Bush got into Yale despite his poor academic showing at Andover. Robbins explains that this may have had something to do with the fact that three of the seven members of the admissions committee were members of the Skull and Bones. The organisation operates as an unofficial lifetime system of patronage and cronyism.
Ambassador-designate McCallum would not have had to fluke his way into university. He is by all accounts a bright button who did law at Yale, was awarded a Rhodes scholarship and went on to a masters degree at Oxford.

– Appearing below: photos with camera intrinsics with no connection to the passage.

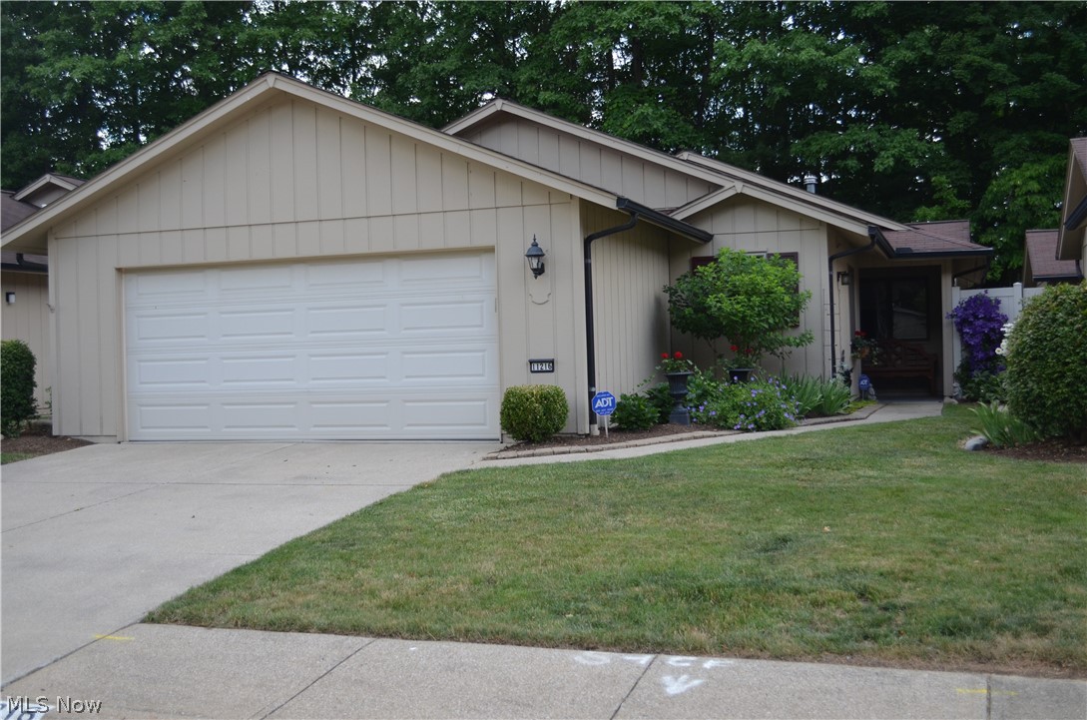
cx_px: 544
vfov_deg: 34.1
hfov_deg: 49.6
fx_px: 1175
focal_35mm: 39
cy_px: 360
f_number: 4.2
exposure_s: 1/1000
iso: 500
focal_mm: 26
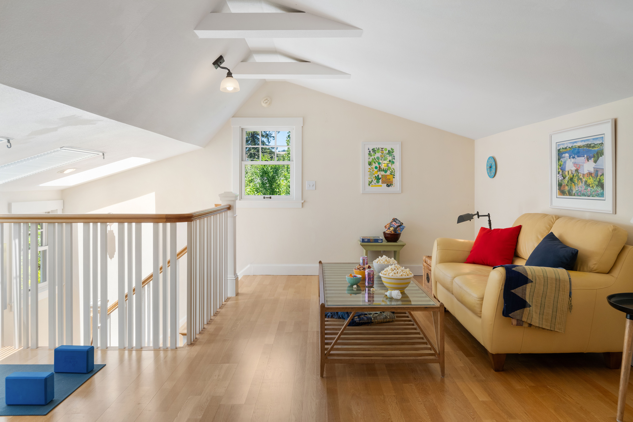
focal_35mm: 24
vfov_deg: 53.1
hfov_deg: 73.7
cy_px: 211
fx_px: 422
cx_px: 316
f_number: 8
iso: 400
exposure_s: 1/20
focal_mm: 24
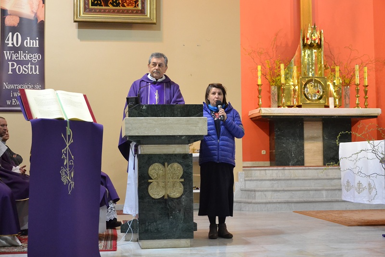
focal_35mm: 52
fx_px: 561
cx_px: 192
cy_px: 128
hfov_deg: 37.9
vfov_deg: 25.7
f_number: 5
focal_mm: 35
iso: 3200
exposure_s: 1/100
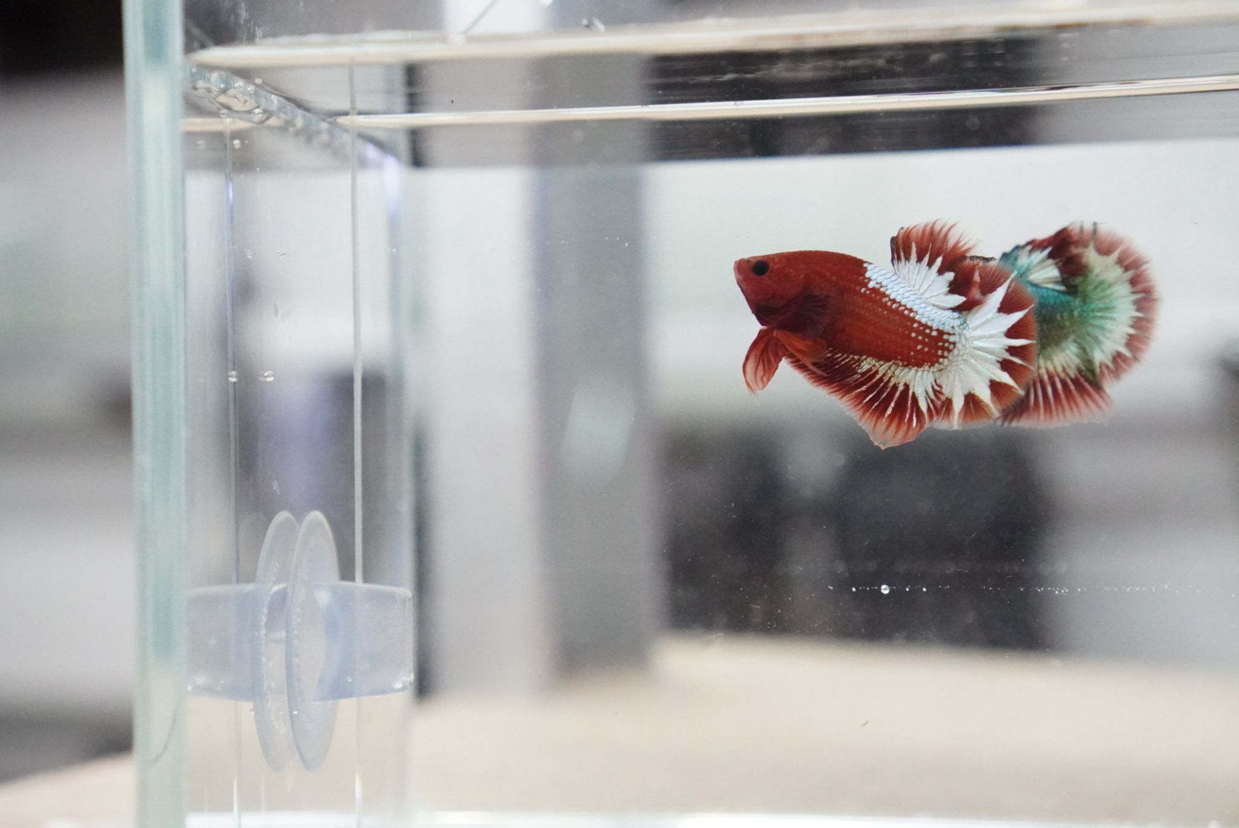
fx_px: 1808
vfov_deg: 25.8
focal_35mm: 52
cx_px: 620
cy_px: 414
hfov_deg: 37.8
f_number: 3.5
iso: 8000
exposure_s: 1/500
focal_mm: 35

Bush plucked him from an Atlanta law firm and brought him to the Justice Department. At the time he was nominated as ambassador to Australia, McCallum was the acting deputy attorney-general, having risen rapidly from the job of associate attorney-general, where he was in charge of the department's civil division.

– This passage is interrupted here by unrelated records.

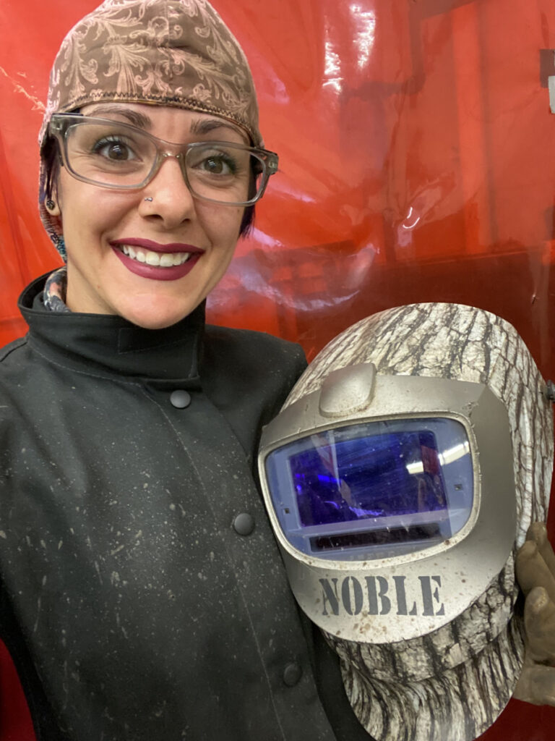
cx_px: 278
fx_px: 641
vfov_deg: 60.0
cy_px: 370
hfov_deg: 46.8
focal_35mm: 30
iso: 400
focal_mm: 2.7
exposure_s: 1/30
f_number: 2.2
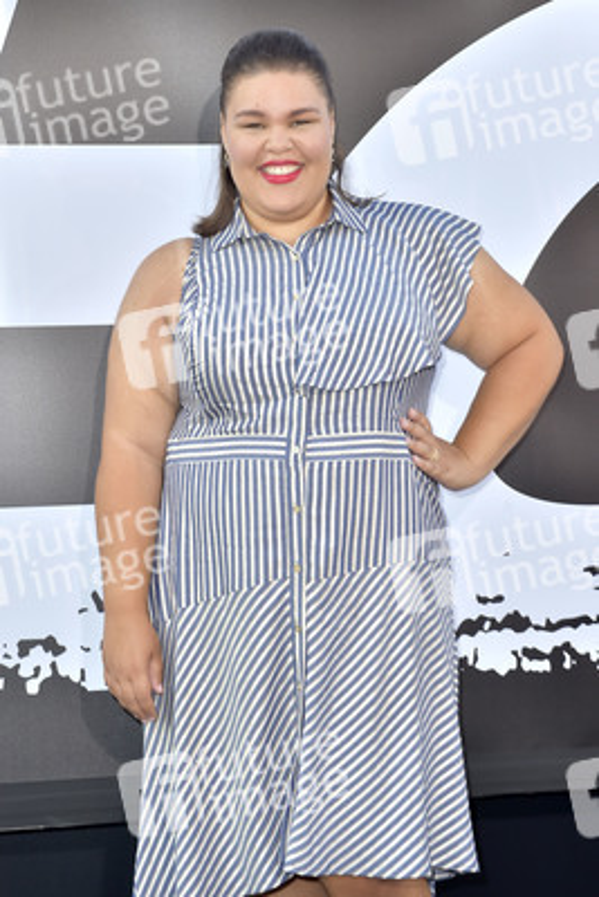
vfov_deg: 28.8
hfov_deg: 19.5
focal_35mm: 70
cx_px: 300
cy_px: 448
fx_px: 1745
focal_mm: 70
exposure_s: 1/250
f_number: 6.3
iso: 320
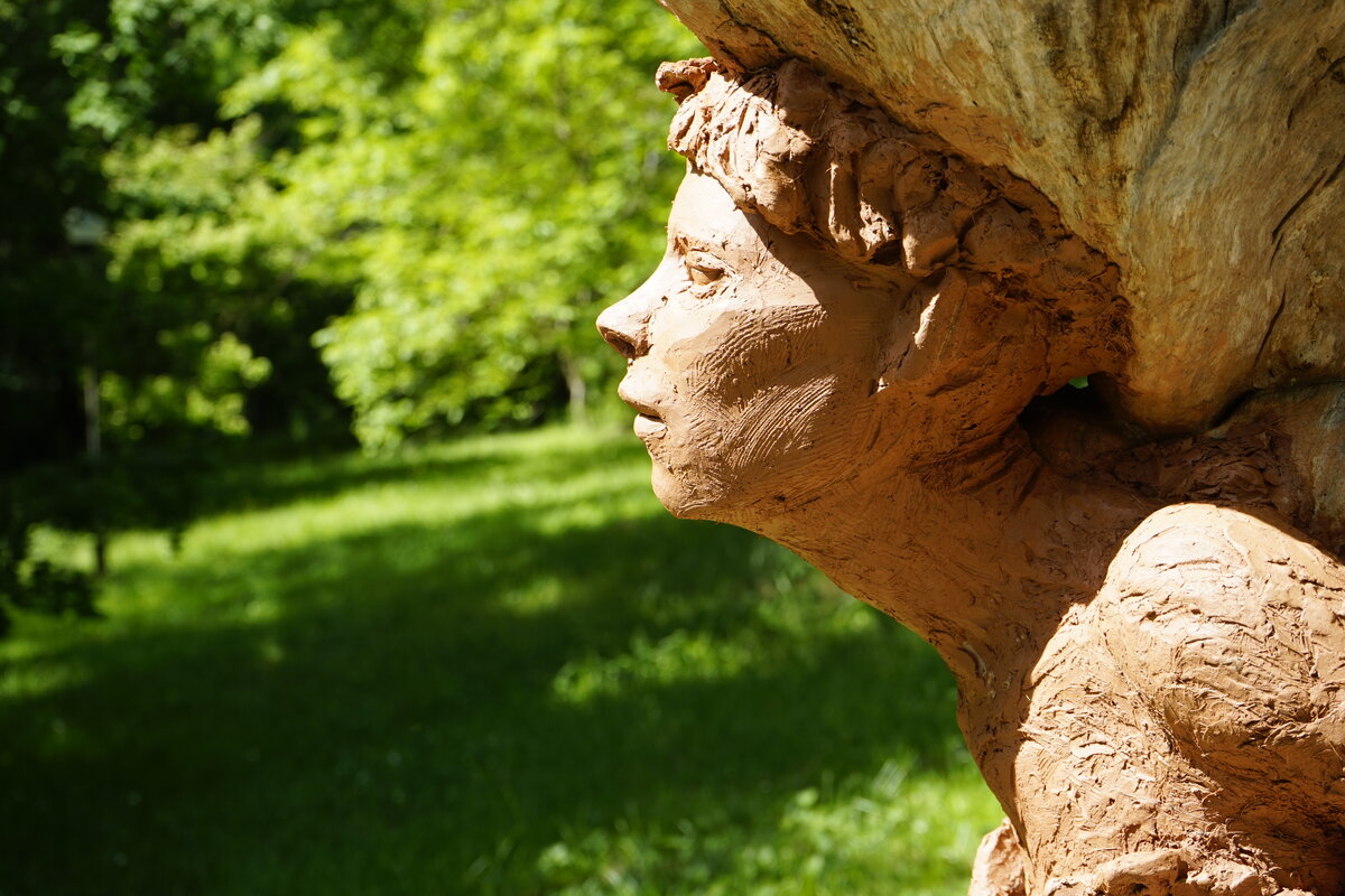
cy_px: 448
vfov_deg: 19.5
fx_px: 2615
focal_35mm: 70
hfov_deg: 28.8
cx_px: 672
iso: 100
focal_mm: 70
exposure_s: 1/80
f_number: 8
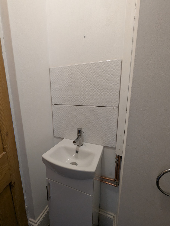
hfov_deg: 90.0
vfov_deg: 106.1
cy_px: 113
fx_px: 85
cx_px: 85
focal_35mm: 13
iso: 163
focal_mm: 1.95
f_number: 2.2
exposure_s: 1/40.7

He was the senior official who instructed the department's lawyers to radically alter the Government's submission in the racketeering case in the US District Court against cigarette makers. The Government pulled back from the initial proposal to seek a penalty of $US130 billion ($172 billion) payable over 25 years to fund a national quit-smoking campaign, to a penalty of $US10 billion over five years.

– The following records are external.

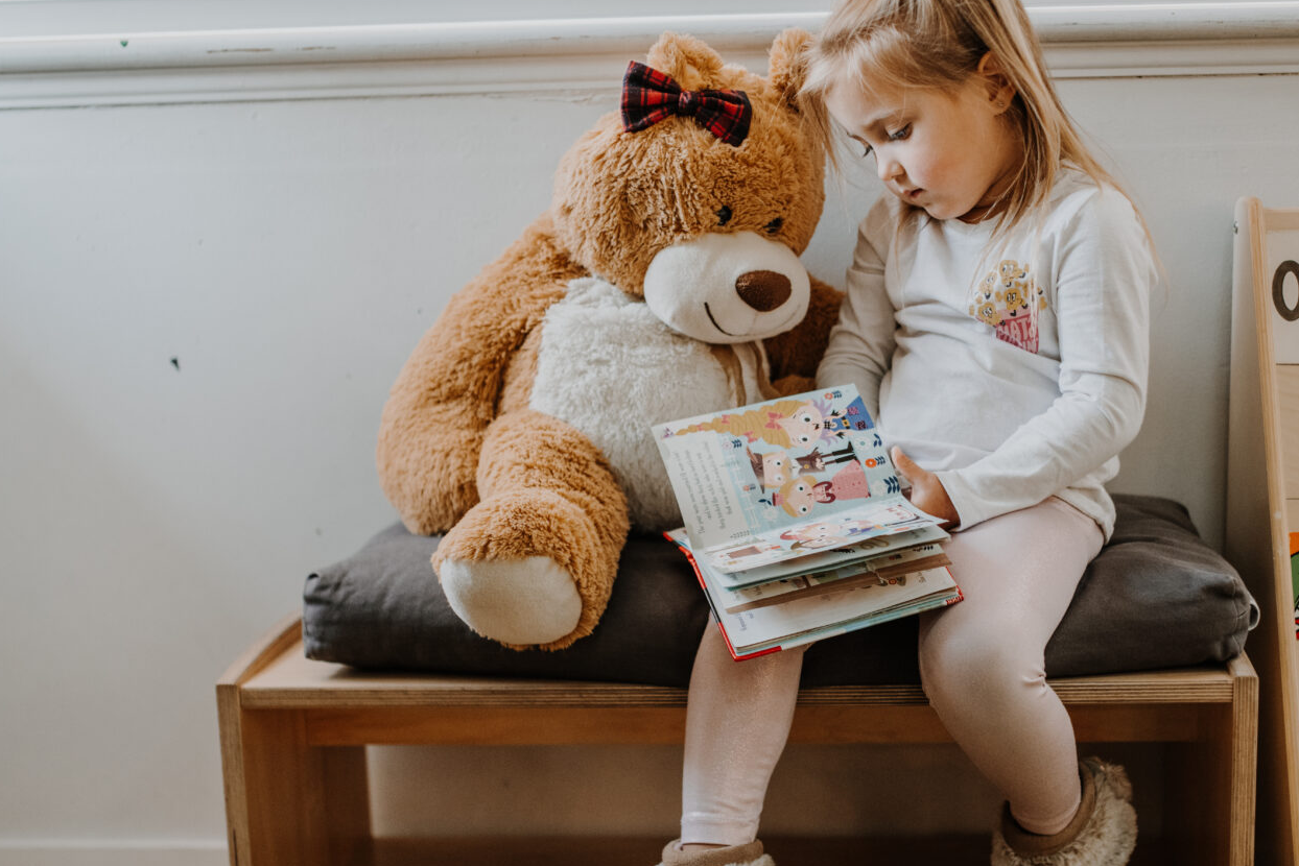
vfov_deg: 25.0
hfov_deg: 36.7
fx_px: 1949
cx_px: 780
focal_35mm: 54
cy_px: 535
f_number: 2
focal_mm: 35
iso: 500
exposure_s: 1/160
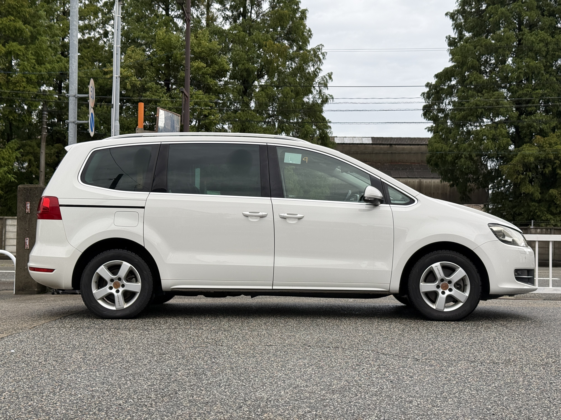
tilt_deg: +2.4
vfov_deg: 30.3
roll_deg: -0.9
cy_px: 210
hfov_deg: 39.7
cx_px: 280
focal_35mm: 48
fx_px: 778
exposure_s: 1/802
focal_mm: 6.76
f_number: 1.78
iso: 64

McCallum has denied any political influence was involved in this decision to, as one Justice official said, "throw the case down the toilet". He argued that the reduced penalty was in line with appeals court rulings that only the future misconduct of tobacco companies could be addressed, not past misconduct.
Democrat members of the House and Senate have called on the department's office of professional responsibility to investigate the meddling in the case by a political appointee of the President. There doesn't seem any great rush by the office to announce an outcome of its inquiries.
And there it has rested. The US embassy in Canberra doesn't know when the foreign relations committee of the Senate is going to begin its hearings into the nomination.
In the meantime, another interesting story has turned up, also heavily covered with McCallum's fingerprints. This is a long-running class action case, Cobell v Norton. Elouise Cobell is the lead plaintiff, representing American Indian organisations against Gale Norton as the (now former) US secretary of the interior.
The case is being conducted in the US District Court for the District of Columbia, the same place as the tobacco case, before Judge Royce Lamberth. Basically it alleges that the US Government mismanaged trust accounts that had been mandated for individual Indians as far back as 1887. The plaintiffs are seeking a determination of what is owed from the revenues from mining, oil, gas, grazing and timber industries on lands managed by the US Government as trustee for Indian beneficiaries. Several billion dollars are at stake for an estimated 500,000 Indians and, no doubt, a swarm of starving lawyers.
McCallum has had significant influence in overseeing the litigation for the Government since 2001 and his name is on most of the briefs filed by the defendants.
A row broke out when the Government and its counsel sent documents to Indian children purporting to be statements of accounts for trust monies. These statements were drawn up before a planned reform of the trust administration had been completed. If the children disagreed with the accounting for the trust money they were expected to start administrative proceedings by way of challenge. If they didn't start those proceedings the Justice Department said they waived their rights to the money.
Subsequently Lamberth found that McCallum and five other Justice Department lawyers on the case had violated the court's ethical rules against lawyers communicating directly with parties on the other side. He referred them to the disciplinary panel of the US District Court, where the matter stays unresolved.
The Government has fought back and on three occasions has sought to remove Lamberth from the case on various grounds, but basically because he has been critical of its conduct. He's beaten off two attempts in the Federal Court and the third is still pending.
At the moment McCallum's ethics are subject to reference in two places, the Justice Department and the District Court. He's perfect for Australia.